We will test your program on the SEASnet Linux servers as before, so make sure that /usr/local/cs/bin is at the start of your path, using the same technique as in Homework 1.

Submit three files:

hw2.ml should define convert_grammar, parse_tree_leaves, make_matcher and make_parser along with any auxiliary types and functions needed to define make_matcher.
hw2test.ml should contain your test cases along with any auxiliaries need for them.
hw2.txt should hold your assessment.

Sample test cases

let accept_all string = Some string
let accept_empty_suffix = function
   | _::_ -> None
   | x -> Some x

(* An example grammar for a small subset of Awk.
   This grammar is not the same as Homework 1; it is
   instead the same as the grammar under
   "Theoretical background" above.  *)

type awksub_nonterminals =
  | Expr | Term | Lvalue | Incrop | Binop | Num

let awkish_grammar =
  (Expr,
   function
     | Expr ->
         [[N Term; N Binop; N Expr];
          [N Term]]
     | Term ->
	 [[N Num];
	  [N Lvalue];
	  [N Incrop; N Lvalue];
	  [N Lvalue; N Incrop];
	  [T"("; N Expr; T")"]]
     | Lvalue ->
	 [[T"$"; N Expr]]
     | Incrop ->
	 [[T"++"];
	  [T"--"]]
     | Binop ->
	 [[T"+"];
	  [T"-"]]
     | Num ->
	 [[T"0"]; [T"1"]; [T"2"]; [T"3"]; [T"4"];
	  [T"5"]; [T"6"]; [T"7"]; [T"8"]; [T"9"]])

let test0 =
  ((make_matcher awkish_grammar accept_all ["ouch"]) = None)

let test1 =
  ((make_matcher awkish_grammar accept_all ["9"])
   = Some []

let test2 =
  ((make_matcher awkish_grammar accept_all ["9"; "+"; "$"; "1"; "+"])
   = Some ["+"]

let test3 =
  ((make_matcher awkish_grammar accept_empty_suffix ["9"; "+"; "$"; "1"; "+"])
   = None)

(* This one might take a bit longer.... *)
let test4 =
 ((make_matcher awkish_grammar accept_all
     ["("; "$"; "8"; ")"; "-"; "$"; "++"; "$"; "--"; "$"; "9"; "+";
      "("; "$"; "++"; "$"; "2"; "+"; "("; "8"; ")"; "-"; "9"; ")";
      "-"; "("; "$"; "$"; "$"; "$"; "$"; "++"; "$"; "$"; "5"; "++";
      "++"; "--"; ")"; "-"; "++"; "$"; "$"; "("; "$"; "8"; "++"; ")";
      "++"; "+"; "0"])
  = Some [])

let test5 =
  (parse_tree_leaves (Node ("+", [Leaf 3; Node ("*", [Leaf 4; Leaf 5])]))
   = [3; 4; 5])

let small_awk_frag = ["$"; "1"; "++"; "-"; "2"]

let test6 =
  ((make_parser awkish_grammar small_awk_frag)
   = Some (Node (Expr,
		 [Node (Term,
			[Node (Lvalue,
			       [Leaf "$";
				Node (Expr,
				      [Node (Term,
					     [Node (Num,
						    [Leaf "1"])])])]);
			 Node (Incrop, [Leaf "++"])]);
		  Node (Binop,
			[Leaf "-"]);
		  Node (Expr,
			[Node (Term,
			       [Node (Num,
				      [Leaf "2"])])])])))
let test7 =
  match make_parser awkish_grammar small_awk_frag with
    | Some tree -> parse_tree_leaves tree = small_awk_frag
    | _ -> false

Sample use of test cases

If you put the sample test cases into a file hw2sample.ml, you should be able to use it with something ike the following to test your hw2.ml solution on the SEASnet implementation of OCaml.
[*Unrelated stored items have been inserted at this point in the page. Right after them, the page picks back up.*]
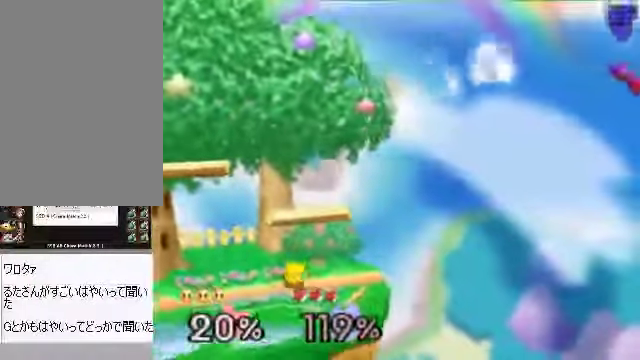
{"buttons": ["C_DOWN"], "left_stick": "right", "events": [[134, "left_stick", "right"], [335, "left_stick", "center"], [435, "C_DOWN", "down"], [469, "left_stick", "right"]]}
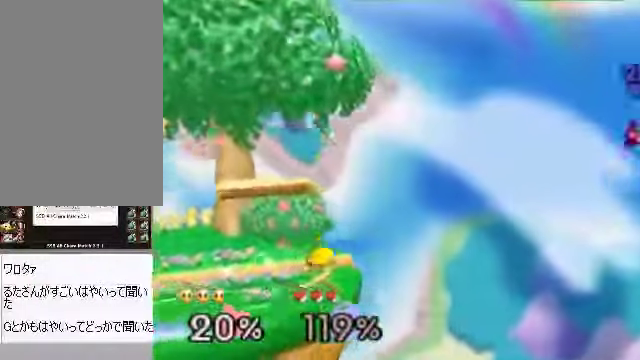
{"buttons": [], "left_stick": "right", "events": [[401, "C_DOWN", "up"]]}
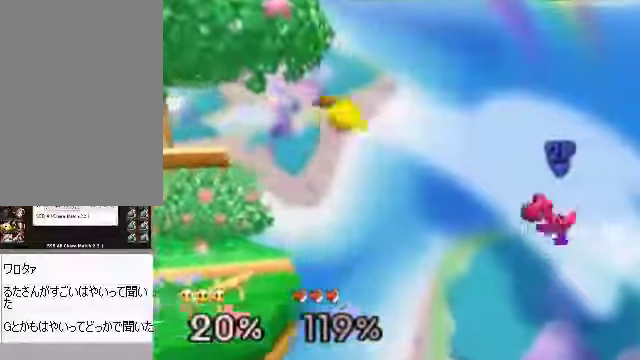
{"buttons": [], "left_stick": "left", "events": [[33, "C_DOWN", "down"], [301, "C_DOWN", "up"], [301, "left_stick", "center"], [368, "A", "down"], [435, "A", "up"], [469, "left_stick", "left"]]}
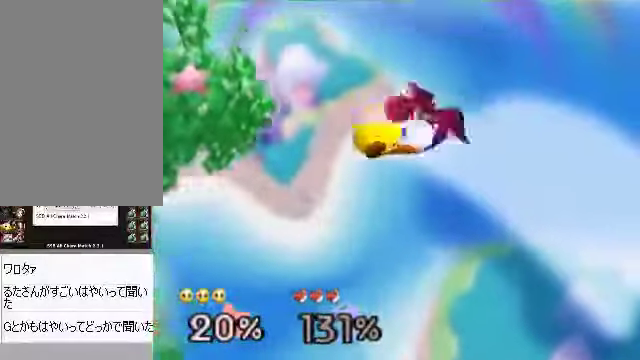
{"buttons": [], "left_stick": "left", "events": []}
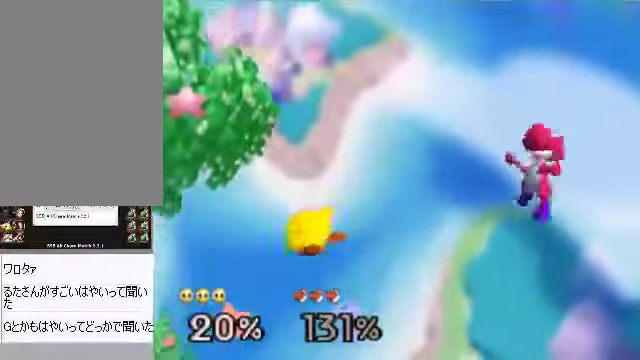
{"buttons": [], "left_stick": "down", "events": [[34, "left_stick", "down-left"], [201, "left_stick", "left"], [302, "C_DOWN", "down"], [368, "C_RIGHT", "down"], [402, "C_DOWN", "up"], [435, "C_RIGHT", "up"], [502, "left_stick", "down"]]}
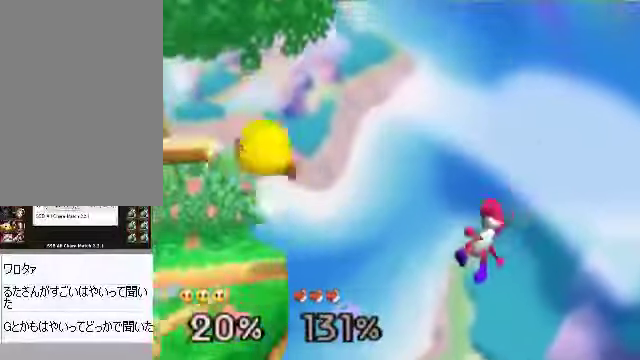
{"buttons": [], "left_stick": "left", "events": [[67, "A", "down"], [101, "A", "up"], [168, "left_stick", "left"], [369, "left_stick", "center"], [503, "left_stick", "left"]]}
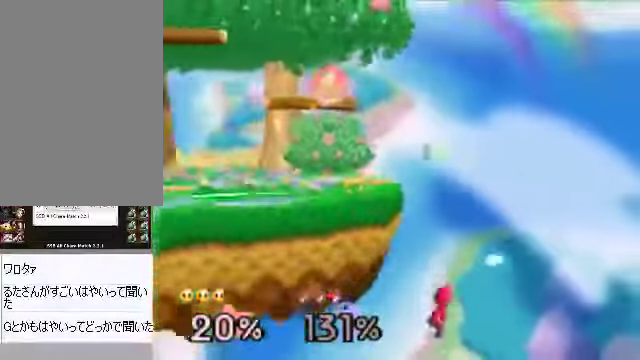
{"buttons": [], "left_stick": "center", "events": [[167, "left_stick", "right"], [368, "left_stick", "center"]]}
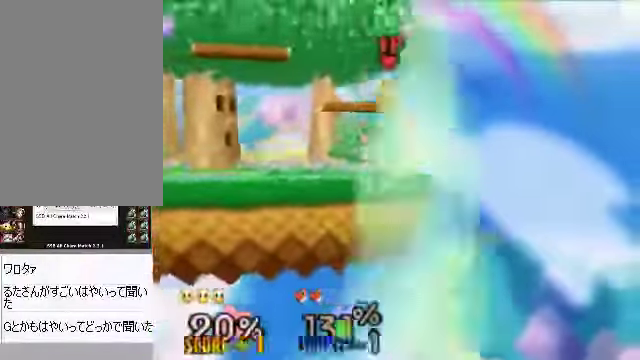
{"buttons": [], "left_stick": "up", "events": [[201, "left_stick", "up"], [268, "A", "down"], [368, "A", "up"]]}
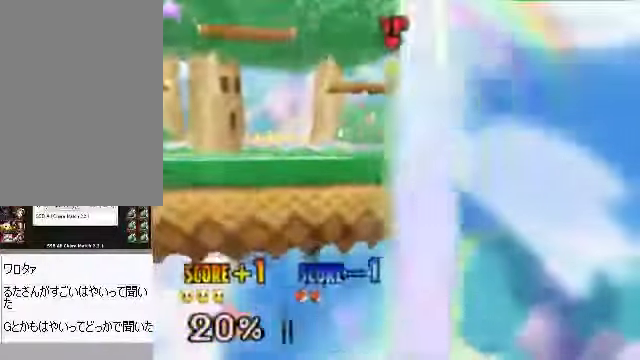
{"buttons": [], "left_stick": "up", "events": [[134, "A", "down"], [167, "A", "up"]]}
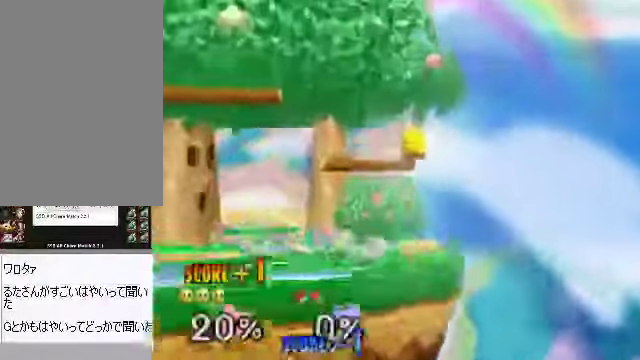
{"buttons": [], "left_stick": "up-left", "events": [[34, "A", "down"], [67, "A", "up"], [301, "left_stick", "up-left"], [368, "A", "down"], [435, "A", "up"]]}
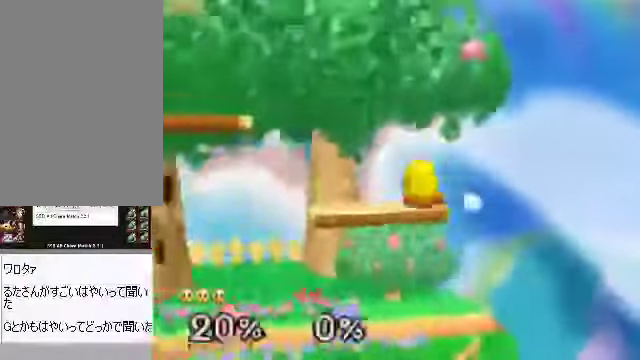
{"buttons": [], "left_stick": "center"}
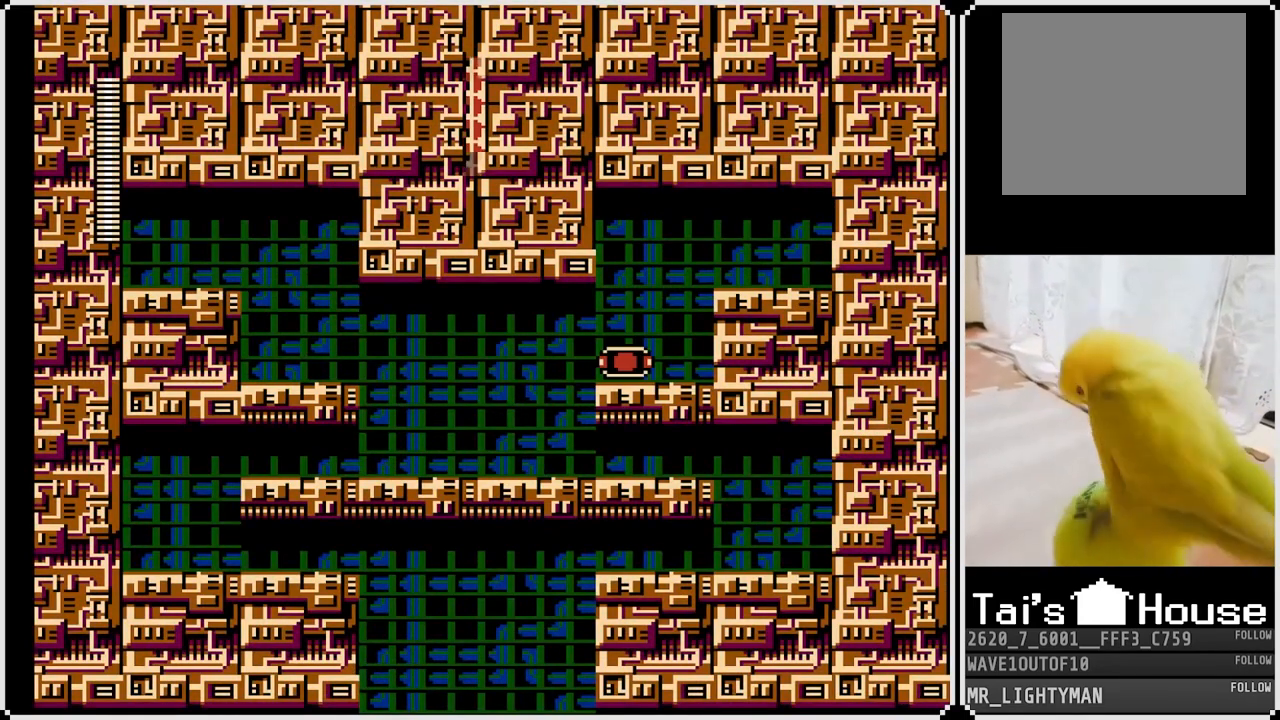
Gameplay with a controller (PlayStation layout); each line is a JSON object with the inputs held at the frame after it. "events" lists button and stick changes between this image and that frame as [ms after this image, input, new state], when the widget could be followed in between.
{"buttons": ["CROSS", "DPAD_DOWN", "DPAD_LEFT"], "left_stick": "center", "right_stick": "center", "events": [[167, "DPAD_LEFT", "down"], [350, "DPAD_DOWN", "down"], [450, "CROSS", "down"]]}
Similarly, the command #use "hw2test.ml";; should run your own test cases on your solution.

$ ocaml
        OCaml version 4.07.1

# #use "hw2.ml";;
...
val parse_tree_leaves : ('a, 'b) parse_tree -> 'b list = <fun>
...
val make_matcher :
  'a * ('a -> ('a, 'b) symbol list list) ->
  ('b list -> 'c option) ->
  'b list -> 'c option = <fun>
...
val make_parser :
  'a * ('a -> ('a, 'b) symbol list list) ->
  'b list ->
  ('a, 'b) parse_tree option = <fun>
...
# #use "hw2sample.ml";;
val accept_all : 'a -> 'a option = <fun>
val accept_empty_suffix : 'a list -> 'b list option = <fun>
type awksub_nonterminals = ...
val awkish_grammar :
  awksub_nonterminals *
  (awksub_nonterminals -> (awksub_nonterminals, string) symbol list list) =
  (Expr, <fun>)
val test0 : bool = true
val test1 : bool = true
val test2 : bool = true
val test3 : bool = true
val test4 : bool = true
val test5 : bool = true
...
val test6 : bool = true
val test7 : bool = true
#

Hint

You can use a previous Homework 2 as a hint. It is a tough homework and is not the same problem but there are some common ideas. Look for the sample solution at the end.